Trinity Mirror closes titles while negotiating Bullivant buyout
3 August 2009
The Trinity Mirror group (TM) has been accused of closing down weekly titles in the West Midlands while negotiations were in hand to sell them as going concerns.
Chris Bullivant, chairman of Bullivant Media, which owns other weeklies in the region, has released a series of email messages showing that he was offering to save at least four of the nine titles that have closed in the last couple of weeks.
Text from the emails has today (3 August) been published by Roy Greenslade on his Media Guardian blog. The correspondence was with Phil Machray, TM's director of corporate development. The replies have not been published.
Roy Greenslade writes that the company has not responded to the allegations and the NUJ is demanding that it answers the questions that are raised.
The four titles are in Burton, Walsall, Lichfield and Tamworth. Chris Bullivant says he had raised £400,000 in capital to keep the titles going and a sale would have saved Trinity Mirror £1 million in redundancy and other costs.
"You have chosen to close them and offer no explanation either for taking that course of action or for refusing to continue our dialogue… I cannot believe that an organisation of Trinity Mirror's size and reputation cannot continue to produce these titles while it is in discussion with at least one genuine potential purchaser.
"I am angered by what I perceive as the cavalier way TM close venerable newspapers and dispense with many valuable personnel without seeming to 'give a damn'."

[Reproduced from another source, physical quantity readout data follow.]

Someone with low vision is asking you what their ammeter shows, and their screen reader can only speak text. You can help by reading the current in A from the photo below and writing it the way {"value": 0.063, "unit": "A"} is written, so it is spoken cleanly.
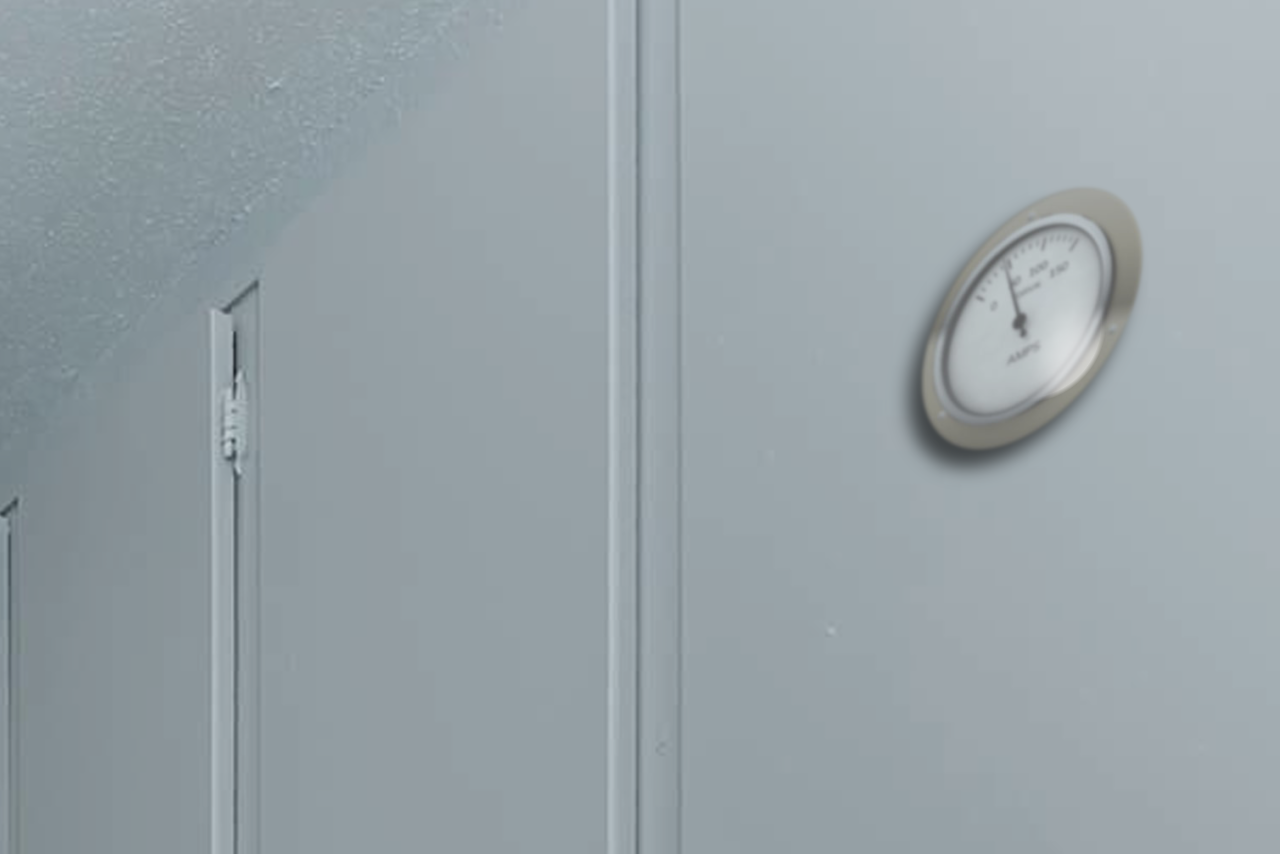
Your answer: {"value": 50, "unit": "A"}
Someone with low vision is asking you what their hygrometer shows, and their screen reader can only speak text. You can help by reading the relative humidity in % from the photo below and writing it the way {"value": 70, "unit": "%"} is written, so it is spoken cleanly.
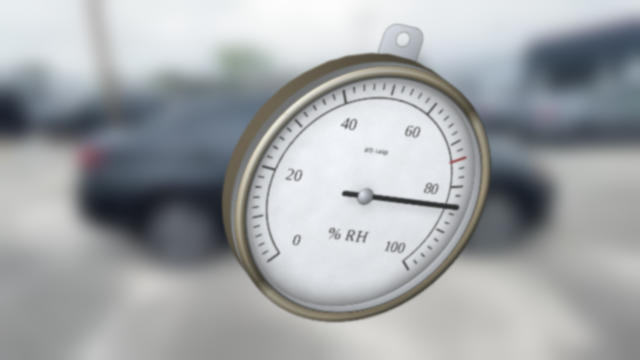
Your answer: {"value": 84, "unit": "%"}
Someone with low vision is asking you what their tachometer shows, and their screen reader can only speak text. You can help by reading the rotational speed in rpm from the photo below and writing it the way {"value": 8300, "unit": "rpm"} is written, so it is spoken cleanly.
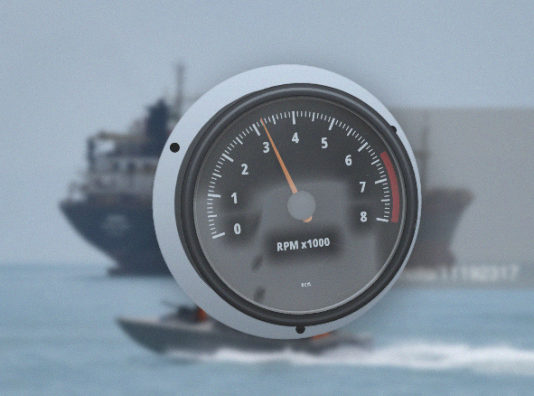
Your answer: {"value": 3200, "unit": "rpm"}
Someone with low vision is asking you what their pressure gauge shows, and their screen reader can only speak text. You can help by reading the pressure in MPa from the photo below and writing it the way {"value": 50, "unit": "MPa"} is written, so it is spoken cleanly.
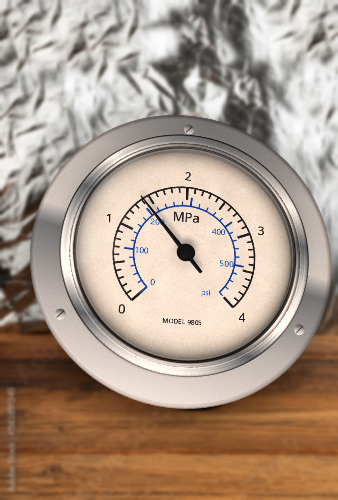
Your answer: {"value": 1.4, "unit": "MPa"}
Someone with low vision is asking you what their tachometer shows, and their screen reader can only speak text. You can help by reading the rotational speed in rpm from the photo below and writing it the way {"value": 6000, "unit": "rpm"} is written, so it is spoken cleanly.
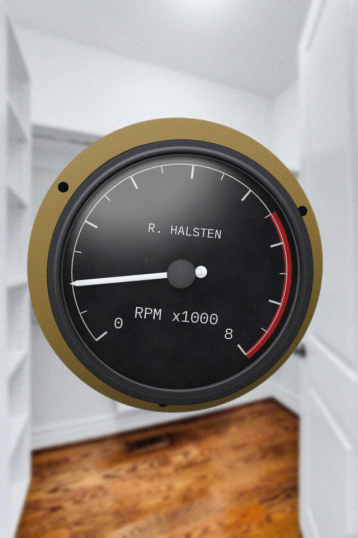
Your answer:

Chris Morley, NUJ North of England Organiser, who for years was a journalist and Father of the union chapel on Trinity Mirror's Birmingham Post and Mail, said:
"People in the towns evacuated by Trinity Mirror with the closure of the Midland weeklies will no doubt ask why they lost their newspapers when there was a likely buyer knocking on the door. The shareholders of the group may well also be asking why hundreds of thousands of pounds potentially on offer was shunned.
"Our members are certainly angry that many good weekly titles, that have provided the career start for generations of journalists – myself included – have been lost without every effort being made to secure their futures.
"The company should come clean about its dealings and tell us why more was not done to save those titles it has closed."
In June, the NUJ chapel in Birmingham put forward a business plan to save the weeklies and the 94 jobs TM said it wanted to ditch. Instead, the company pressed on with its closure plans and the chapel – together with the sister chapel in Coventry – voted for strike action against the threatened redundancies.
The strikes were called off on 28 and 29 July, just two days before it was due, when the company agreed not to enforce any compulsory job losses.